ボリショイ・オペラ「スペードの女王」(3回公演の初日)
○2009年6月19日(金)18:30〜22:00
○NHKホール
○2階R3列20番(2階上手サイド3列目)
○ゲルマン=ウラディーミル・ガルージン、リーザ=エレーナ・ポポフスカヤ、伯爵夫人=エレナ・オブラスツォワ、エレツキー公爵=ワシリー・ラデューク、トムスキー伯爵=ボリス・スタツェンコ他
○ミハイル・プレトニョフ指揮ボリショイ劇場管
(14-12-8-8-6)、同合唱団
○ワレリー・フォーキン演出


伝統と革新の理想的な融合 

 今シーズンの来日オペラの有終の美を飾るのは14年ぶりの来日となるボリショイ・オペラ。プーシキンの小説に基づくチャイコフスキーの代表作2本をいずれも新しい演出で披露。ただ昨今の経済状況の影響もあるのか、入りは6割程度と少々寂しい。

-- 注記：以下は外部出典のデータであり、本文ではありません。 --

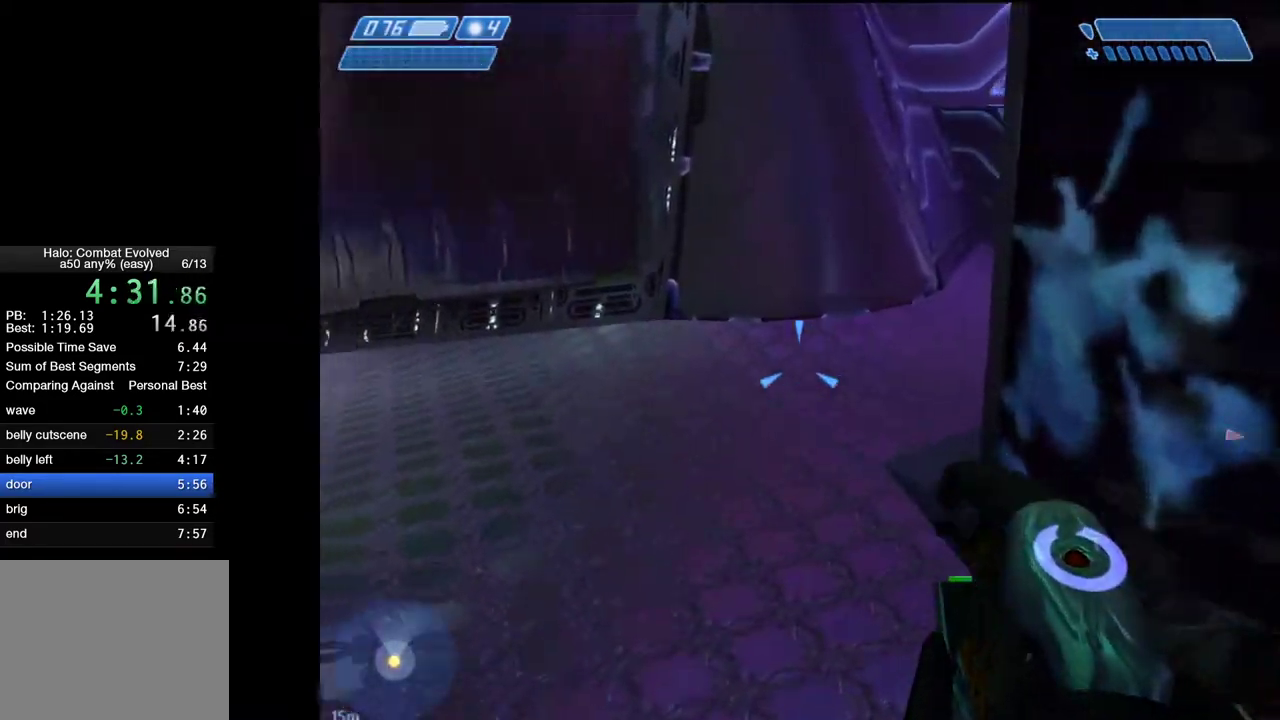
{"keys": ["w"], "mouse": [], "mouse_move": "left", "events": []}
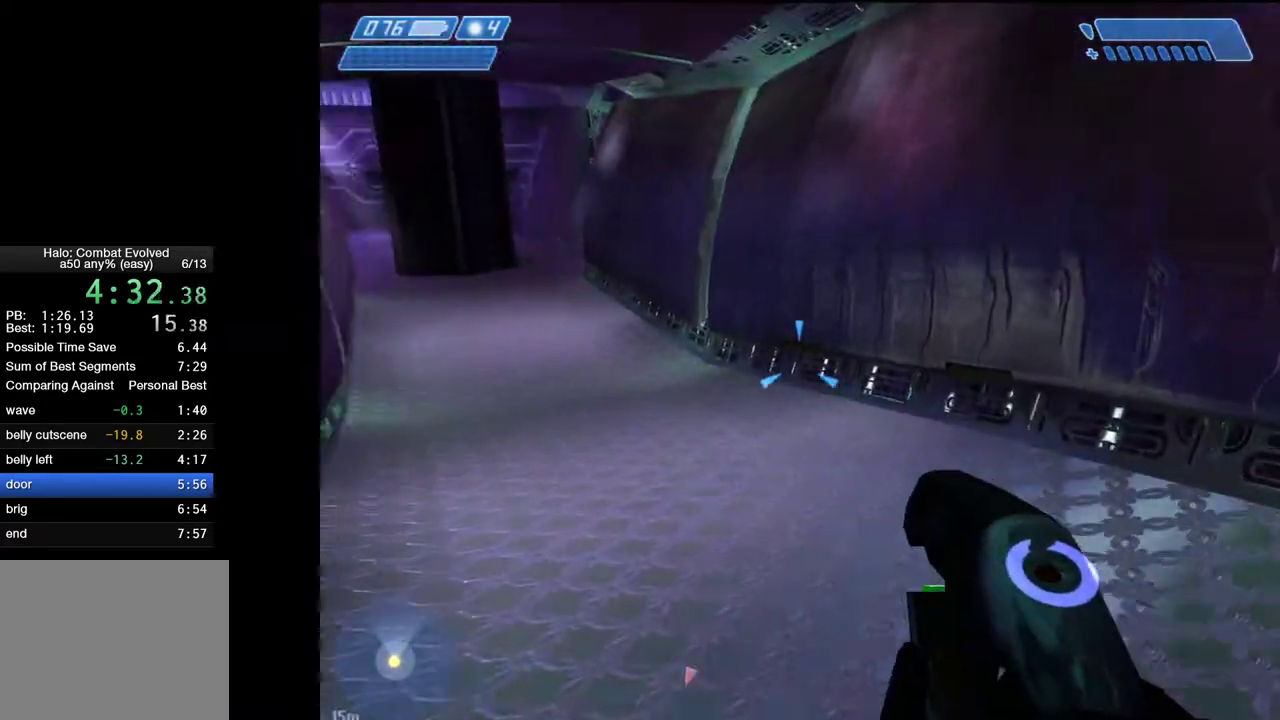
{"keys": ["w"], "mouse": [], "mouse_move": "still", "events": []}
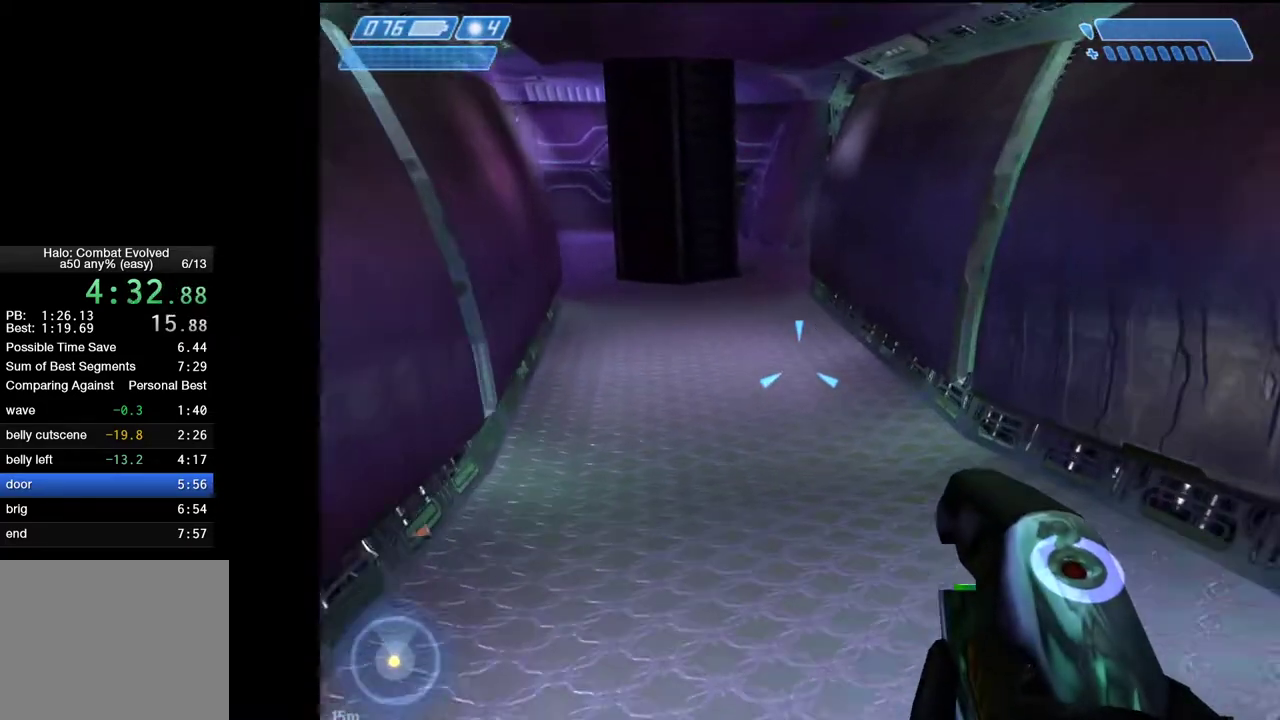
{"keys": ["w"], "mouse": [], "mouse_move": "still", "events": []}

 序奏が始まると幕が開く。舞台を横に貫くバルコニー、卍模様の手すりにひし形の骨とと丸い花模様を組み合わせた柵がその上だけでなく下にも付けられている。バルコニーを支える柱が6本。両端に1対、内側に2本1組でもう1対。黒いコートにナポレオン帽をかぶったゲルマンがバルコニーで1人さまよっている。
 第1幕第1場、バルコニーの下手から女性たちが登場。子どもの兵隊は上手から現れ、中央で隊列を整えた後元来た方向へ退場、しばらくするとバルコニーの下を上手から下手へ行進。ゲルマンは上手端で人目を避けているが、男たちが現れると彼らも避けるように中央へ。トムスキーたちとのやり取りの後彼らが去ると1人中央に残ったボリスを男女が取り囲んで晴天を喜ぶ合唱を歌うので、彼は両手で耳を押さえる。
 上手からエレツキー、しばらくして下手から伯爵夫人やリーザが登場。バルコニー中央にエレツキー、トムスキー、伯爵夫人、リーザ、ゲルマンと並び、五重唱になると舞台は一点暗くなり、5人にだけ両端から白いスポットライトが当てられる。伯爵夫人たちが上手へ退場し、エレツキーが下手へ退場すると、ゲルマンは上手の2本柱の間から身を乗り出してエレツキーの方に向かい、嫉妬の歌を歌う。やがて雷雨となり、人々は散り散りになるが、ゲルマン1人は残る。
 同第2場、バルコニーの後ろに白壁が降りてくる。1階と2階に分かれ、各階3つずつ四角い窓がある。バルコニー下手にピアノが出され、リーザとポリーナが歌う様子を侍女たちが周りで聴いている。ポリーナがピアノを弾きながらロマンスを歌い出すとリーザは1人下手へ移動して沈んだ表情に。場が湿ってきたのに気付いたポリーナはリーザを中央まで連れ戻し、ロシア舞曲を歌い始め、リーザを誘うが最初は断られる。やがてリーザも侍女たちと一緒に踊り出すが、下手から現れた家庭教師に止められる。家庭教師のお説教を後ろで侍女たちは茶化し、こっそり下手へ逃げ出す。家庭教師も退場し、リーザがポリーナを送り出して一旦下手へ退がると入れ違いに上手からゲルマンが現れる。リーザが近付くと彼は下手の2本柱の間に隠れるが、彼女が正面に向かって独白する間にその背後に現れる。振り向いて彼がいるのに驚くリーザ。2人のやり取りは伯爵夫人に遮られる。ゲルマンは上手端の柱に隠れる。夫人は杖を付きながらバルコニーをひと通り点検した後下手へ退場。リーザは上手へゲルマンを探しに行き、後半のやり取りはそこで行われる。ついに彼女が彼に愛を告白すると、2人はくず折れるように膝をつくが、身体には触れない。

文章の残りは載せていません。